Industry defends re-competition provision in OMB rules
Industry representatives on Tuesday defended Office of Management and Budget rules that require in-house teams winning government contracts to re-compete for projects at regular intervals. Unions and lawmakers have recently questioned the rules.
Industry representatives on Tuesday defended Office of Management and Budget rules that require in-house teams winning government contracts to re-compete for projects at regular intervals. Unions and lawmakers have recently questioned the rules.
Under the revisions to OMB Circular A-76, in-house teams that successfully bid on federal projects generally have to defend their contracts after five years. Some agency "most efficient organizations" that perform exceptionally well are eligible for a three-year extension. Most efficient organizations are in-house agency teams that submit bids for contracts.

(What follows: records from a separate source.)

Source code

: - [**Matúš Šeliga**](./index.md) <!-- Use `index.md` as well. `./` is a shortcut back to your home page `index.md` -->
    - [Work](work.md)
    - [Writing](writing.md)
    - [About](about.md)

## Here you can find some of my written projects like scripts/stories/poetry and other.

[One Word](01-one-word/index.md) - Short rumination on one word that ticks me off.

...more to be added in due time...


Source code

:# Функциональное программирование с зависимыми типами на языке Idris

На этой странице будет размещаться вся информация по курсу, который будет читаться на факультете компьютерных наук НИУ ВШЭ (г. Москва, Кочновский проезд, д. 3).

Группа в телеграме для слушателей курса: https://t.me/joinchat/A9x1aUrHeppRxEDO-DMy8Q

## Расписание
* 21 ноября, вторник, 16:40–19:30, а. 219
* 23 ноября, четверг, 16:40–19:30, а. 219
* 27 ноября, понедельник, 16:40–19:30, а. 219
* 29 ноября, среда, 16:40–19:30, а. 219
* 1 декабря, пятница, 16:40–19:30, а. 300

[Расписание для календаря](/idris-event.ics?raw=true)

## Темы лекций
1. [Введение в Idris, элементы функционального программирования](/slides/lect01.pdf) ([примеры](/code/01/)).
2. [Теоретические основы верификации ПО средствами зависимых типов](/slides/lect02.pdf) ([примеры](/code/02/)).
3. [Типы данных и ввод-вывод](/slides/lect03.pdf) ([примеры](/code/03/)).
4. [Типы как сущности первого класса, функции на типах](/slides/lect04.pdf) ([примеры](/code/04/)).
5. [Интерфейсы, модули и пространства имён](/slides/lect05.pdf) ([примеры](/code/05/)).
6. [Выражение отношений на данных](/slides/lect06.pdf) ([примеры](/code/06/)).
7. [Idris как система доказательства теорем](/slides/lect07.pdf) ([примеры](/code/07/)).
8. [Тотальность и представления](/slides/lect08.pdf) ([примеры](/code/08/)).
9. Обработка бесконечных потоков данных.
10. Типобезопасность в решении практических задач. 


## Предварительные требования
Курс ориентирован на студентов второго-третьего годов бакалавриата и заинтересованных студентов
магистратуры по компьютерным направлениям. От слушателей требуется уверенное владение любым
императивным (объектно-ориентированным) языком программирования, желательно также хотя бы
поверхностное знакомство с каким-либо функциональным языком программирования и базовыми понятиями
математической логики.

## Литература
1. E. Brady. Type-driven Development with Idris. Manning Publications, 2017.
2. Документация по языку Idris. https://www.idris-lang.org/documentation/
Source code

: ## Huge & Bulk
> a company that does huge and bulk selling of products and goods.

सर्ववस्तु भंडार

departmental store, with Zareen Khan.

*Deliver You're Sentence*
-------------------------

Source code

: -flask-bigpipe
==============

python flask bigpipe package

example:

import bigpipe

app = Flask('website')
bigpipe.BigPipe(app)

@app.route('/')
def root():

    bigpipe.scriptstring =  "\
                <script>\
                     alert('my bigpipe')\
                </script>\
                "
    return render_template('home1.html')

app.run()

Re-competition is healthy for contract holders because it forces them to continually strive toward "new and better ways" of performing their work, said Mark Wagner, vice president of government relations for Johnson Controls Inc., a Florida-based contractor. "As an incumbent, you're always on your toes," he said.
Companies re-compete for contracts on a fairly regular basis, and most efficient organizations should be subject to similar standards, said Alan Chvotkin, senior vice president and counsel at the Professional Services Council, an Arlington, Va.-based contractors association. "Nobody should be automatically insulated from competitive rigors," he said.
Contractors are forced to re-compete when the terms of an agreement run out, Chvotkin said. On average, federal contracts last from three to five years, Wagner added. Unlike most efficient organizations, contractors do not have the benefit of receiving a three-year extension for good performance when their initial contract is up, he noted.
But John Threlkeld, a lobbyist with the American Federation of Government Employees, argued that while contractors may re-compete for federal work, the Federal Acquisition Regulation does not require them to do so. The revised A-76 regulations therefore place an unfair burden on in-house teams, he said.
By regularly requiring most efficient organizations to defend their work, OMB might inadvertently harm morale in the federal workforce, Sen. George Voinovich, R-Ohio, said last week at a Senate Governmental Affairs Committee hearing on competitive sourcing. Federal workers should not labor under the perception that "there is always another job competition just around the corner," he said.
OMB federal procurement chief Angela Styles told concerned lawmakers at the hearing that the new policy on re-competition was difficult to write. Private companies wanted to see re-competitions required as frequently as every three years, she explained, but a time frame of five to eight years is probably more appropriate for in-house teams.
In reality, it will be "quite a while" before agencies need to think about running re-competitions, Styles added.
Comptroller General David Walker, who also testified at the Senate hearing, said he believes re-competitions are appropriate as a response to significant changes in the circumstances surrounding a contract, and should not necessarily be required on a regular timetable. Most efficient organizations need to realize that they cannot hold onto a contract indefinitely, he said, but should not automatically have to defend their contracts every five years.